This piece forces a confrontation with a grim reality that official narratives try to sanitize: the Caribbean has become a graveyard for an undeclared war where bodies wash ashore, unclaimed and unidentified. Kahlil Greene does not merely report on military strikes; he exposes the deliberate erasure of human identity that allows the executive branch to kill without trial, without evidence, and without accountability. For the busy reader seeking to understand the mechanics of modern conflict, this is essential listening because it strips away the jargon of "counter-terrorism" to reveal the raw, unverified violence at sea.

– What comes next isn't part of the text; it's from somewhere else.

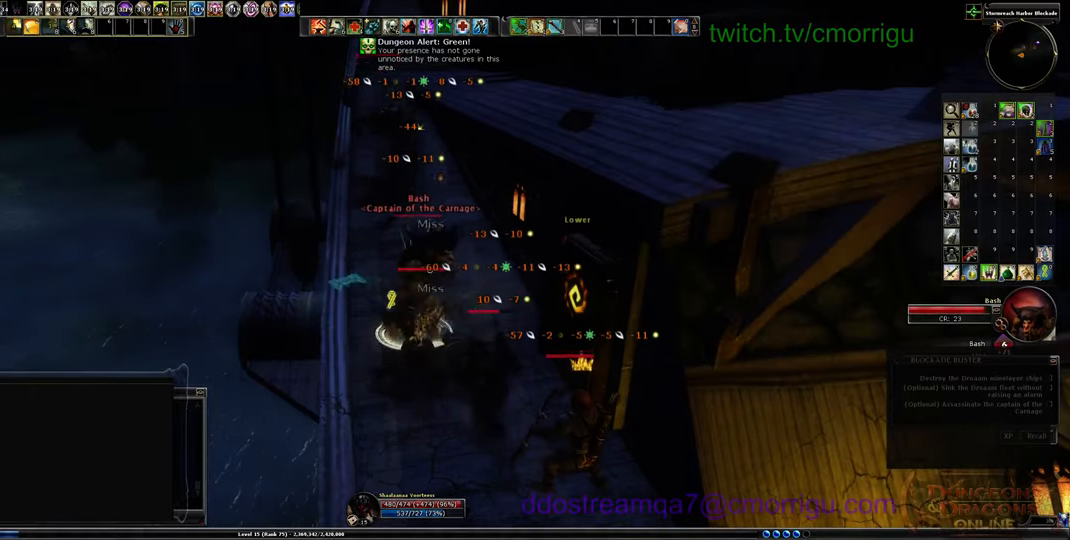
{"keys": ["1"], "events": [[400, "1", "down"]]}
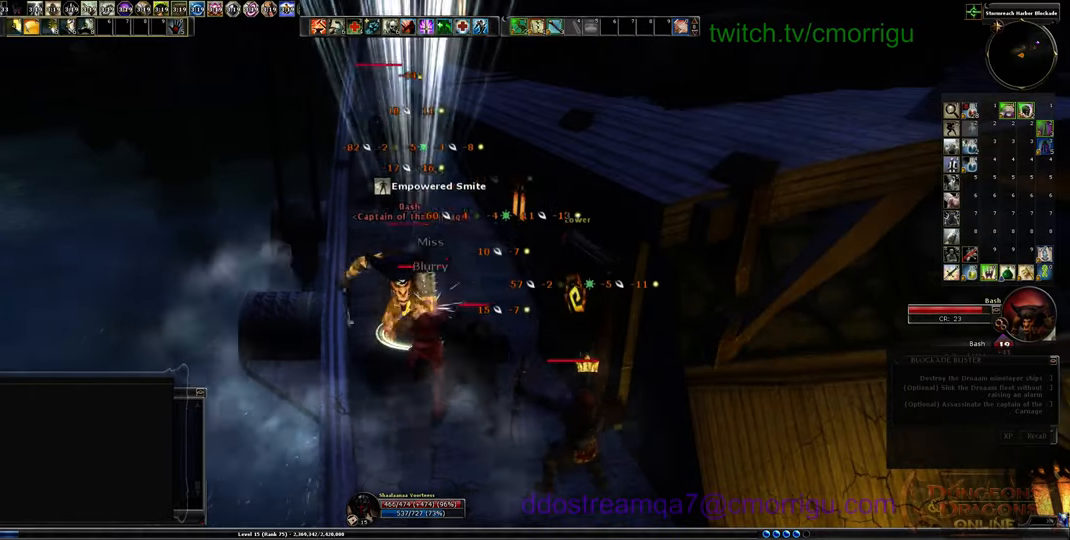
{"keys": ["s"], "events": [[100, "1", "up"], [500, "s", "down"]]}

The Human Cost of "Narco-Terrorism"
Greene opens with visceral, unflinching imagery that sets a tone of horror rather than triumph. He describes the first body found in Trinidad, noting that it had "burn marks across its face and limbs torn off by an explosion." This is not abstract data; it is the physical reality of drone warfare. The author argues that the administration's refusal to investigate these deaths is not an oversight but a feature of the operation. "No one knows who these men were, and no government has claimed them," Greene writes, highlighting the total lack of due process. The core of his argument is that the labeling of victims as "narco-terrorists" serves as a legal shield for extrajudicial killing. He points out that Defense Secretary Pete Hegseth posts "grainy drone footage of boats exploding into flames on social media like highlight reels, which they claim counts as proof." This framing is effective because it exposes the absurdity of using unverified video clips as judicial evidence. Critics might argue that the speed of these operations requires immediate action without the luxury of a courtroom, but Greene counters that speed does not negate the requirement for evidence, especially when the Pentagon itself admitted it could not definitively prove the victims belonged to the gang it targeted.
"Trinidad's beaches have become dumping grounds for America's undeclared war."
A Pattern of Geopolitical Precedent
Greene situates the current strikes within a forty-year history of using drug enforcement as a cover for regime change and military projection. He draws a sharp line from the present to the 1989 invasion of Panama, noting that President George H.W. Bush launched Operation Just Cause to arrest Manuel Noriega on drug charges, even though Noriega had "spent years on the CIA payroll before Bush decided he needed to be removed." This historical context is crucial; it suggests that the current campaign is not a unique response to a new threat, but a recurring strategy. The author parallels this with the Reagan administration's support for the Contras in Nicaragua, where the CIA allegedly helped smuggle cocaine to fund operations, a fact Greene notes was documented by journalist Gary Webb before his career was destroyed. The argument here is that the "War on Drugs" has always functioned as a weapon to pressure governments the U.S. wishes to remove. "The drugs provide cover for regime change," Greene asserts, pointing out that Venezuela holds the world's largest oil reserves but is not a major cocaine producer. This reframing challenges the official narrative that the strikes are purely about public safety, suggesting instead that they are about securing geopolitical dominance. A counterargument worth considering is that the U.S. has a legitimate interest in disrupting transnational criminal networks regardless of oil reserves, yet Greene's evidence of the lack of narcotics found on the struck vessels weakens the purely law-enforcement justification.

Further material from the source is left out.